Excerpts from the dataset
_ _ _ _ _

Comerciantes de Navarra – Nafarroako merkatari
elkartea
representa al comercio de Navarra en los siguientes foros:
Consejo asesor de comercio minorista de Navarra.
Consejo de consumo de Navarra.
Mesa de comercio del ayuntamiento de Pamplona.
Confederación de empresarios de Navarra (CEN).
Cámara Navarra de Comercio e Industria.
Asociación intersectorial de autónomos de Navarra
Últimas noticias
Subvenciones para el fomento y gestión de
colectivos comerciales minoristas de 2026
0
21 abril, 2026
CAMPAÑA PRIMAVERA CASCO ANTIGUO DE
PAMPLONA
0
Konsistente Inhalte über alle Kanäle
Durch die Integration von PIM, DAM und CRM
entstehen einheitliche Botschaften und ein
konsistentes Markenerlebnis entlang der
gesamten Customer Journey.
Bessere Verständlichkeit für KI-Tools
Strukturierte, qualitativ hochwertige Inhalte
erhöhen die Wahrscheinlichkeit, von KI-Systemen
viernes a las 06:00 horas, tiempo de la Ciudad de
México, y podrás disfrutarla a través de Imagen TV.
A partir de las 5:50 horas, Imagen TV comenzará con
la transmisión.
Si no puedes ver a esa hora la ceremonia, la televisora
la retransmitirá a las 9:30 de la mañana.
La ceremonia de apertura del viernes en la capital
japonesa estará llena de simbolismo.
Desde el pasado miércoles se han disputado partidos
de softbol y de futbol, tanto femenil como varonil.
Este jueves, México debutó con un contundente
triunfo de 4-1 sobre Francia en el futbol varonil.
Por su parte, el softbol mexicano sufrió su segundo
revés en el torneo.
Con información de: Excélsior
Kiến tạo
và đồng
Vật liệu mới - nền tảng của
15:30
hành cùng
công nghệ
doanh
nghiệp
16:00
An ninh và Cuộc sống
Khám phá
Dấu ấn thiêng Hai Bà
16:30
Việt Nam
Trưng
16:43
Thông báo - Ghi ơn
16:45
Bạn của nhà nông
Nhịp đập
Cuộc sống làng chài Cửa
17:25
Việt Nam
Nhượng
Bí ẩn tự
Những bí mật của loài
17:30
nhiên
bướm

_ _ _ _ _

■ **WORK TO COMPLETE**
Lay out every line of text in the records above as a JSON list of strings, with one string per line and blank lines left out.

■ **EXERCISE RESULT**
[
  "Comerciantes de Navarra – Nafarroako merkatari",
  "elkartea",
  "representa al comercio de Navarra en los siguientes foros:",
  "Consejo asesor de comercio minorista de Navarra.",
  "Consejo de consumo de Navarra.",
  "Mesa de comercio del ayuntamiento de Pamplona.",
  "Confederación de empresarios de Navarra (CEN).",
  "Cámara Navarra de Comercio e Industria.",
  "Asociación intersectorial de autónomos de Navarra",
  "Últimas noticias",
  "Subvenciones para el fomento y gestión de",
  "colectivos comerciales minoristas de 2026",
  "0",
  "21 abril, 2026",
  "CAMPAÑA PRIMAVERA CASCO ANTIGUO DE",
  "PAMPLONA",
  "0",
  "Konsistente Inhalte über alle Kanäle",
  "Durch die Integration von PIM, DAM und CRM",
  "entstehen einheitliche Botschaften und ein",
  "konsistentes Markenerlebnis entlang der",
  "gesamten Customer Journey.",
  "Bessere Verständlichkeit für KI-Tools",
  "Strukturierte, qualitativ hochwertige Inhalte",
  "erhöhen die Wahrscheinlichkeit, von KI-Systemen",
  "viernes a las 06:00 horas, tiempo de la Ciudad de",
  "México, y podrás disfrutarla a través de Imagen TV.",
  "A partir de las 5:50 horas, Imagen TV comenzará con",
  "la transmisión.",
  "Si no puedes ver a esa hora la ceremonia, la televisora",
  "la retransmitirá a las 9:30 de la mañana.",
  "La ceremonia de apertura del viernes en la capital",
  "japonesa estará llena de simbolismo.",
  "Desde el pasado miércoles se han disputado partidos",
  "de softbol y de futbol, tanto femenil como varonil.",
  "Este jueves, México debutó con un contundente",
  "triunfo de 4-1 sobre Francia en el futbol varonil.",
  "Por su parte, el softbol mexicano sufrió su segundo",
  "revés en el torneo.",
  "Con información de: Excélsior",
  "Kiến tạo",
  "và đồng",
  "Vật liệu mới - nền tảng của",
  "15:30",
  "hành cùng",
  "công nghệ",
  "doanh",
  "nghiệp",
  "16:00",
  "An ninh và Cuộc sống",
  "Khám phá",
  "Dấu ấn thiêng Hai Bà",
  "16:30",
  "Việt Nam",
  "Trưng",
  "16:43",
  "Thông báo - Ghi ơn",
  "16:45",
  "Bạn của nhà nông",
  "Nhịp đập",
  "Cuộc sống làng chài Cửa",
  "17:25",
  "Việt Nam",
  "Nhượng",
  "Bí ẩn tự",
  "Những bí mật của loài",
  "17:30",
  "nhiên",
  "bướm"
]